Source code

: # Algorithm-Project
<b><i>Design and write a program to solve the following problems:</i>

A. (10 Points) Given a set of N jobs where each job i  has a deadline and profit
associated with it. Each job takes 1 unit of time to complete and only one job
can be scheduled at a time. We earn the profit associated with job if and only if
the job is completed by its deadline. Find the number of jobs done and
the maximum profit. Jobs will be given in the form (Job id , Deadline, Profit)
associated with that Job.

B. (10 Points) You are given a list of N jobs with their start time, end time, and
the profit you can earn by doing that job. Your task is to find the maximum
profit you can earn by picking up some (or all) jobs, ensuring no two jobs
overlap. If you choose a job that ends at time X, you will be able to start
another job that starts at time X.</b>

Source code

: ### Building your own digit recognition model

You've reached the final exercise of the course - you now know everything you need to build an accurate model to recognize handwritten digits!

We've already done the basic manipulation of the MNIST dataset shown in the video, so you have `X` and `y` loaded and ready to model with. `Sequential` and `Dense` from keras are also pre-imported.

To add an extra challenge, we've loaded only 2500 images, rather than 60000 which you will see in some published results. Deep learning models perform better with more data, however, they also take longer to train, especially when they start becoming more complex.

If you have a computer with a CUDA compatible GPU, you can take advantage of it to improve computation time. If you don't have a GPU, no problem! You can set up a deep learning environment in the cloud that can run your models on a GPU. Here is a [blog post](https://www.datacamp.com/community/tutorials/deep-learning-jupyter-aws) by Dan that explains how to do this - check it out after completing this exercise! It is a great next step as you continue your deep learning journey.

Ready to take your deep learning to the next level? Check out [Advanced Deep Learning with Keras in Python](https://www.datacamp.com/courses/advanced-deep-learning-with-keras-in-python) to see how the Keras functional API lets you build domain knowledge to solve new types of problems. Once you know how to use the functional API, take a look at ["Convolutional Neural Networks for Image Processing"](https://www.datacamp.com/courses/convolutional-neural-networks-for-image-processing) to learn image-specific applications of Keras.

EXERCISE DIRECTIONS: Read through the entries above, and wherever a line holds the string "keras", copy it.

RESULT OF THIS TASK:
We've already done the basic manipulation of the MNIST dataset shown in the video, so you have `X` and `y` loaded and ready to model with. `Sequential` and `Dense` from keras are also pre-imported.
Ready to take your deep learning to the next level? Check out [Advanced Deep Learning with Keras in Python](https://www.datacamp.com/courses/advanced-deep-learning-with-keras-in-python) to see how the Keras functional API lets you build domain knowledge to solve new types of problems. Once you know how to use the functional API, take a look at ["Convolutional Neural Networks for Image Processing"](https://www.datacamp.com/courses/convolutional-neural-networks-for-image-processing) to learn image-specific applications of Keras.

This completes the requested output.